Type-focused personality assessments like MBTI are easy for people to remember and reference, and can help create a common language that people can easily identify with.
However, personality theory has moved on significantly since the likes of Jung. In fact, the MBTI has been heavily criticised by personality psychologists, who argue it is based on wholly unproven theories, is a limited way of studying personality, and provides inconsistent results.
Personality psychologists now largely agree that individual differences in personality are better described by continuous traits than distinct type categories. It’s even been found that most MBTI scores fall somewhere in the middle, rather than at the very low or very high end – which disproves the very theory that we are one ‘type’ or another.
Trait-focused personality assessments
The Big5 theory of personality is now widely considered the best way of describing the fundamental building blocks of an individual’s personality. Psychologists have recognised that personality isn’t as simple as Jung’s type theory. Instead, the Big5 theory recognises personality as the unique pattern of enduring psychological and behavioural traits by which each person can be compared and contrasted to others.

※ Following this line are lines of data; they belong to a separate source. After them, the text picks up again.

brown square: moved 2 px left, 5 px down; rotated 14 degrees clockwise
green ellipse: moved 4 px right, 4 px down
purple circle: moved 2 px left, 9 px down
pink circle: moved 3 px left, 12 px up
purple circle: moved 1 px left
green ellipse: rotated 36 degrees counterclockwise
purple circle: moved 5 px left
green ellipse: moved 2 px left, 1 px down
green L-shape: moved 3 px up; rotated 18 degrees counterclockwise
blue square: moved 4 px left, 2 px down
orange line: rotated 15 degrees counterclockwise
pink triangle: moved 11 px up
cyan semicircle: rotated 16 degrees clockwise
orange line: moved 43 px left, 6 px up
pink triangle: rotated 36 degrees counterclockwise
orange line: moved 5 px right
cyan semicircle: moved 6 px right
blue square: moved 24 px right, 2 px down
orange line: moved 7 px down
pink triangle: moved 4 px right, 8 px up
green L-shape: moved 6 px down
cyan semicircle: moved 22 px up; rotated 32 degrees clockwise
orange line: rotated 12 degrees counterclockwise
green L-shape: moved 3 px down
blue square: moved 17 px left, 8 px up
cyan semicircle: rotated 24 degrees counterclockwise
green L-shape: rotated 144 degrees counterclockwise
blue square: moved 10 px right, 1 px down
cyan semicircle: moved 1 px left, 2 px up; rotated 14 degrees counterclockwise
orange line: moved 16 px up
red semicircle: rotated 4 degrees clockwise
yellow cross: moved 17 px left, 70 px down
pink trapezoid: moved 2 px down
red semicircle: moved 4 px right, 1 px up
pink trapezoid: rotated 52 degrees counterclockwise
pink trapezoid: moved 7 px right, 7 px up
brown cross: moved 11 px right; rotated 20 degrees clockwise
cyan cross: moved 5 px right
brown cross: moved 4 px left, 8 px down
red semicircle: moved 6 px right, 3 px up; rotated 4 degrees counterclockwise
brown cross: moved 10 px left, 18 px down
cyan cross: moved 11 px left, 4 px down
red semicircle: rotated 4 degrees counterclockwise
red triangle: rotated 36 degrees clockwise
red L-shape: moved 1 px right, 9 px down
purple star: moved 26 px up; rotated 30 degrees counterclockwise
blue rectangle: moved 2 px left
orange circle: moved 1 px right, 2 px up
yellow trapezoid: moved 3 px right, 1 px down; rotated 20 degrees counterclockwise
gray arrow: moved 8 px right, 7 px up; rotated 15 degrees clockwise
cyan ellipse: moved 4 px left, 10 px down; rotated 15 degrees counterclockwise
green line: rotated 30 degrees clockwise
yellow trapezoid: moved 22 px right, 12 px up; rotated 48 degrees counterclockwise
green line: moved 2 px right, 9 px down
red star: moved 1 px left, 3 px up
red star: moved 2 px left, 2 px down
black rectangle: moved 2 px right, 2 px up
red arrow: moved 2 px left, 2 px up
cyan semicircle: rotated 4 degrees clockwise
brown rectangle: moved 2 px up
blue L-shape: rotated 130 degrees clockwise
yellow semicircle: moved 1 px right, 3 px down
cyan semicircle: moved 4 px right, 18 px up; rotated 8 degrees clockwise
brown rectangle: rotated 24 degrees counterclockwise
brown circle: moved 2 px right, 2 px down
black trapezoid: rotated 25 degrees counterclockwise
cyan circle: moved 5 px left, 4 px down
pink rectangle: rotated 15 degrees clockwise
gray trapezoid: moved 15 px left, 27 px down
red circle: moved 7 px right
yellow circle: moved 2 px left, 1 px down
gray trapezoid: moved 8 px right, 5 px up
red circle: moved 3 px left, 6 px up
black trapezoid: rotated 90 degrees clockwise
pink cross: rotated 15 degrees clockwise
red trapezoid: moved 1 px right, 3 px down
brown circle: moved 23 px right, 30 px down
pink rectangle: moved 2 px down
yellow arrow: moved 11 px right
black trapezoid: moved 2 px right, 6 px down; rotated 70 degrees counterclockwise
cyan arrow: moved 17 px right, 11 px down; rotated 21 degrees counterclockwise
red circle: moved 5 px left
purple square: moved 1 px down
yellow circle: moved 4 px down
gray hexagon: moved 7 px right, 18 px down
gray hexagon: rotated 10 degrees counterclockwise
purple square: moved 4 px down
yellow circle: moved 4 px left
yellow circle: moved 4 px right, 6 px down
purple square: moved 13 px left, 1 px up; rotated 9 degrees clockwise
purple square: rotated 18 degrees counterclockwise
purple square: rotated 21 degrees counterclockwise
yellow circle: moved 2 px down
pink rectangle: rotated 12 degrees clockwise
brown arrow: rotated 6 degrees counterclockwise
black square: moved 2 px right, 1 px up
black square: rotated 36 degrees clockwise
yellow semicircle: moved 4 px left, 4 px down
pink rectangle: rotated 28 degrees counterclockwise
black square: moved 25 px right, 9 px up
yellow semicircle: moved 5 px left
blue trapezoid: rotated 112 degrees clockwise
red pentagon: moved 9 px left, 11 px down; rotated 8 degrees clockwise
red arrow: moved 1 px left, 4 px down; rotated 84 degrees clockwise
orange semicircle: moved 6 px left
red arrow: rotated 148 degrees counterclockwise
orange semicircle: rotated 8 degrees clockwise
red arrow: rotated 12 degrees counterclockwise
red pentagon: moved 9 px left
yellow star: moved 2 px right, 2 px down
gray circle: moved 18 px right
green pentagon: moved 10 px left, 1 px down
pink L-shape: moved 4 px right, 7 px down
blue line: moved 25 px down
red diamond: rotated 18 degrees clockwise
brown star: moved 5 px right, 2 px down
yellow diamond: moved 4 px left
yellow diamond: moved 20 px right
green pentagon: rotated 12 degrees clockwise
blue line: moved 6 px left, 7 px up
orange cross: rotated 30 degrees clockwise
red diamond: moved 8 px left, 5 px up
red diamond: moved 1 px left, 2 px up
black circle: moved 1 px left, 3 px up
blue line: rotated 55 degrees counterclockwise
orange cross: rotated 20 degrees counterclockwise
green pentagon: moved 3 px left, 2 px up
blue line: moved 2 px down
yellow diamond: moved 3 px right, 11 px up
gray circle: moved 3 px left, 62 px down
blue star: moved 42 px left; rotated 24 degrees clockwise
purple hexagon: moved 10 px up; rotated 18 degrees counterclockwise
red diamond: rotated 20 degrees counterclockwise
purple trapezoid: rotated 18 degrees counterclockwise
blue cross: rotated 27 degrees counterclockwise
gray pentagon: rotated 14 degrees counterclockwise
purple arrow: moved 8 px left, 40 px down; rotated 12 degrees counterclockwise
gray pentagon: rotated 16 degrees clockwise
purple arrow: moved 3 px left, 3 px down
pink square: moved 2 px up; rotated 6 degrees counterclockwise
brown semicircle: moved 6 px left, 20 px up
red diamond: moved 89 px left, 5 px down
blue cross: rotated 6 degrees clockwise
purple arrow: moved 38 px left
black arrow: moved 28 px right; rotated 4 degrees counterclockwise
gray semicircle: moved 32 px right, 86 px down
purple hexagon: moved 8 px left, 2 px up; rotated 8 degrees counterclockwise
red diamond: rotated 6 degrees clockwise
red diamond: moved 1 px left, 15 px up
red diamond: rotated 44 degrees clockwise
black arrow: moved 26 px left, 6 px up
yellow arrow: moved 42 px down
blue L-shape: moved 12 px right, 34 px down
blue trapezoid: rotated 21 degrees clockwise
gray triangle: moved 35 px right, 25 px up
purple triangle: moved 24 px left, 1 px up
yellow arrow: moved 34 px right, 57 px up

Trait-focused personality assessments are all based on the Big5 factors model. Individuals are measured by ‘how much’ of each of the five traits they possess, rather than being forced into a ‘type’.
Facet5, created in the late 1980s, was the first Big5 measure in Europe. It measures five factors, or ‘facets’ based on the Big5 theory. A person has a certain amount of each of the facets, and it is this pattern of scores that gives the overall picture of their personality.
- Control
- Will
- Energy
- Affection
- Emotionality
Each facet is made up of a number of sub factors. For example, a person’s Will score is an accumulation of their scores on each of the three sub factors of Will: determination, confrontation, and independence.
Trait-focused personality assessments give information rather than hard data, making them a much more powerful tool for developing people and influencing behaviour change. Though there is no snappy four letter identification, trait-focused tools like Facet5 still create a common language for organisations. For example, if using Facet5 you might refer to someone as “low Will” or “High Emotionality”. But it’s not so definitive as to put people in ‘boxes’ and force a label on them.
Trait-focused personality assessments give a more granular picture of an individual’s personality than type-focused tools. They offer people a more accurate reflection of their natural preferences and behavioural styles, so that they can both relate to them more, and getter a better understanding of why they behave in certain ways in particular circumstances. What’s more, re-test reliability is significantly higher for Facet5 than it is for MBTI.
The broad consensus today is that trait-focused tools are a much more powerful in the workplace than type-based tools. By giving a more accurate view of an individual’s personality, they are far more effective at triggering behaviour change, as they help people understand themselves better in the first place. If you focus on trait-focused personality assessments only, you effectively cut the list of potential options in half, and become one step closer to finding the right solution for your company.